I'm fairly good at fixing my sister's Late 2006 MacBook if it breaks down, but this time is a bit odd.

She goes to college in the middle of nowhere, and there's no good Apple support place she can go to, and I kinda don't want to her to send her laptop to Apple because she does not have AppleCare.

It started a couple days ago, she plugged her MacBook in on her desk and went to class. That night, she needed to read some marketing material, and unplugged the laptop from the wall, laid down on her bed and started reading the material and all of a sudden, the computer shuts off.

She tried restarting it, got the the Apple Logo screen, then shuts off again.

I had her zap the PRAM, thinking it was a power distribution issue on the BIOS, but it won't turn on, period. I'm afraid that zapping the PRAM make the issue worse, but shouldn't have.

I can't think of anything else to do besides having her send it in to Apple.

Lastly, I was searching Apple Support Docs on the issue, and nothing I found to work, and they even suggested zapping the PRAM and PMU.

Could it be that the power supply shorted, or something that distributed power short/fry?

Any help would be great!
 
Remove all power which includes the battery and hold the power button for 10 seconds, reinstall battery and try again.

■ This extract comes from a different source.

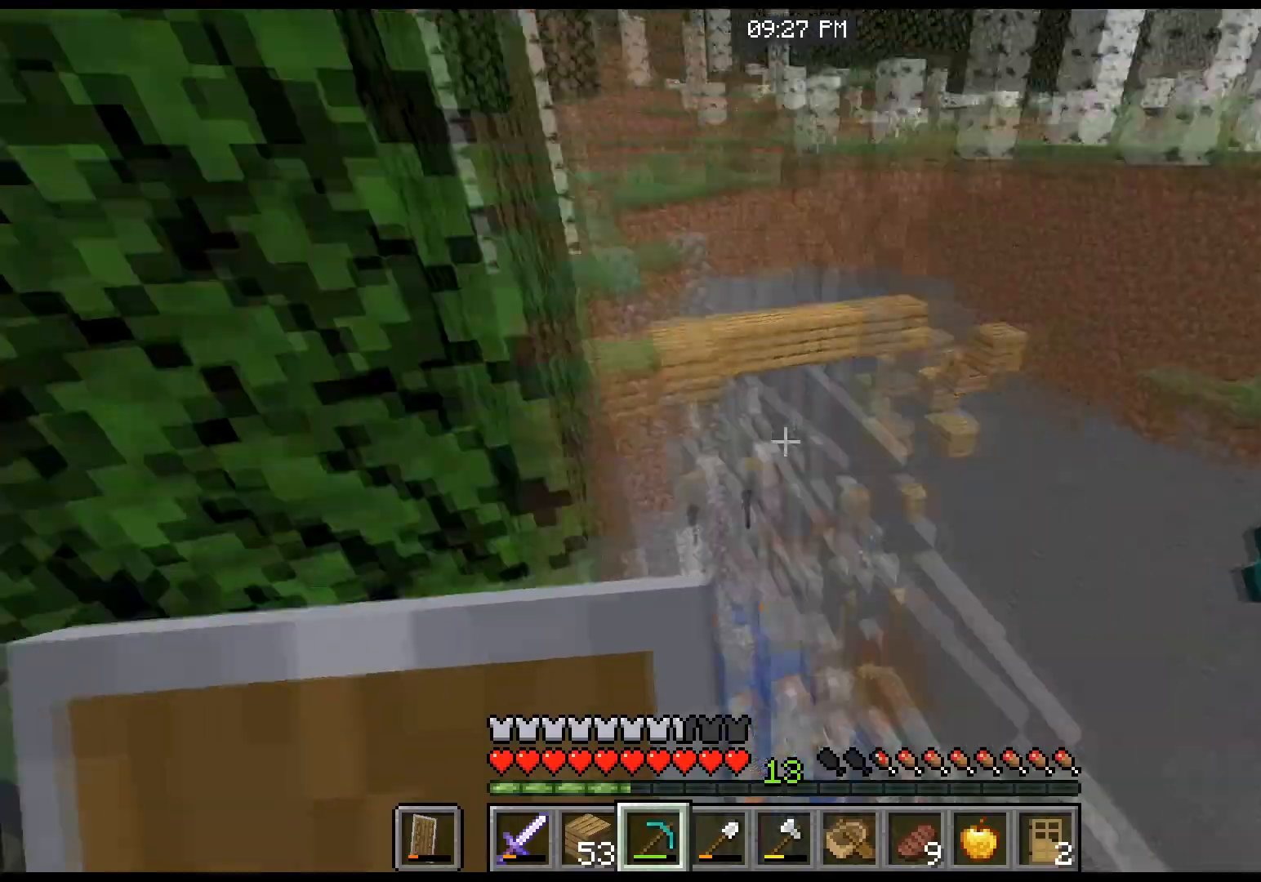
{"keys": ["a", "w"], "mouse": [], "events": [[367, "a", "down"], [434, "w", "down"]]}
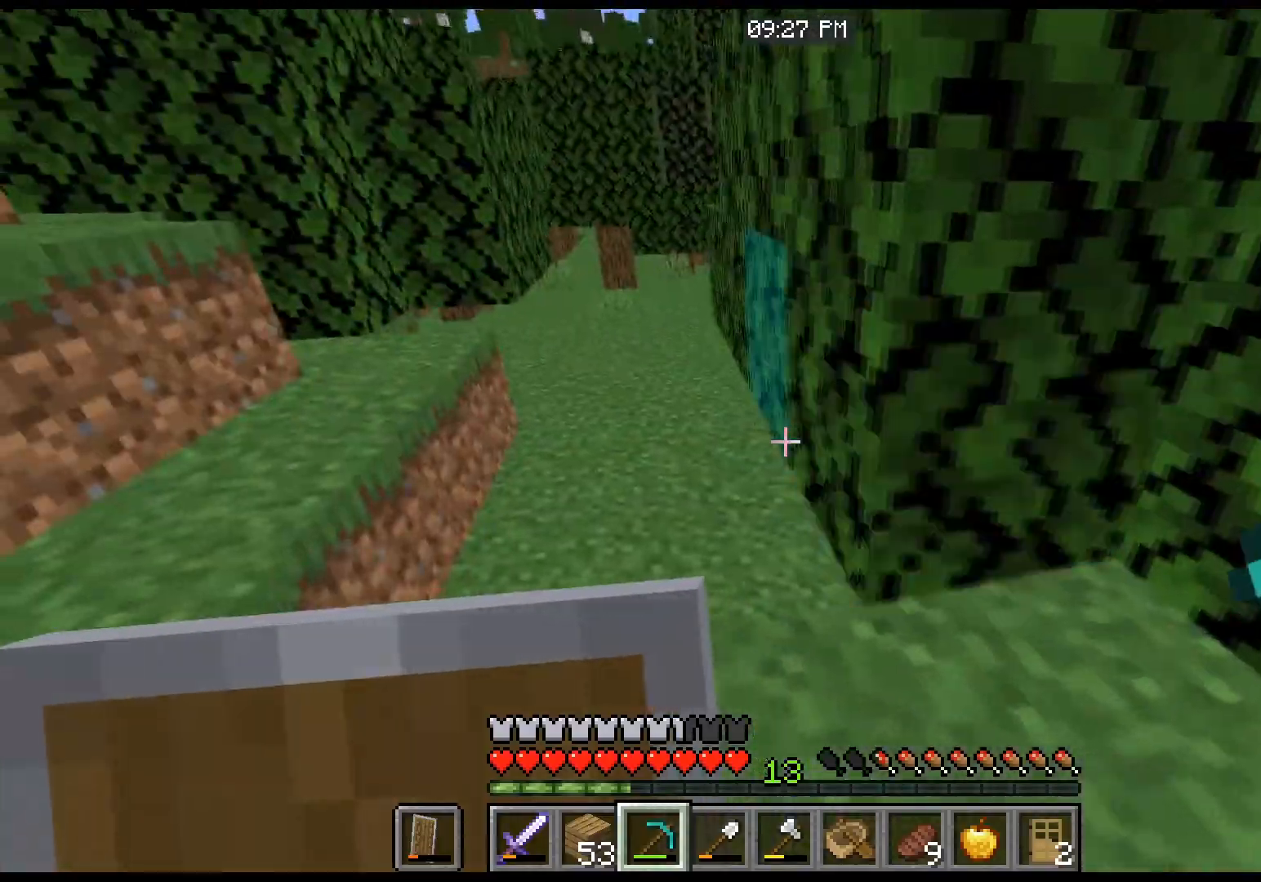
{"keys": ["a", "space", "w"], "mouse": [], "events": [[167, "space", "down"]]}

If that does not resolve the issue it could be related to a few things, main logic board, DC-in board or battery connector/sleep switch. The top case also could be shorting something out. I would remove the top case http://www.ifixit.com/Guide/Mac/MacBook-Core-Duo/86, jam a screw driver in the connector where the top case plugs in with the computer plugged in. Use one big enough to fit in the port and touch most of the pins at the same time (T8 size works best). This will jump the pins that are related to the power button and I promise you, if you do it right it will turn on and will not fry anything. If it boots normally, your top case is bad. Again, this part is the least likely culprit.
 
I would not disassemble the computer unless you have no other option. It's something to be done when you know what the problem is and want to repair it, not for diagnosis. Sorry to be so blunt, but that's terrible advice.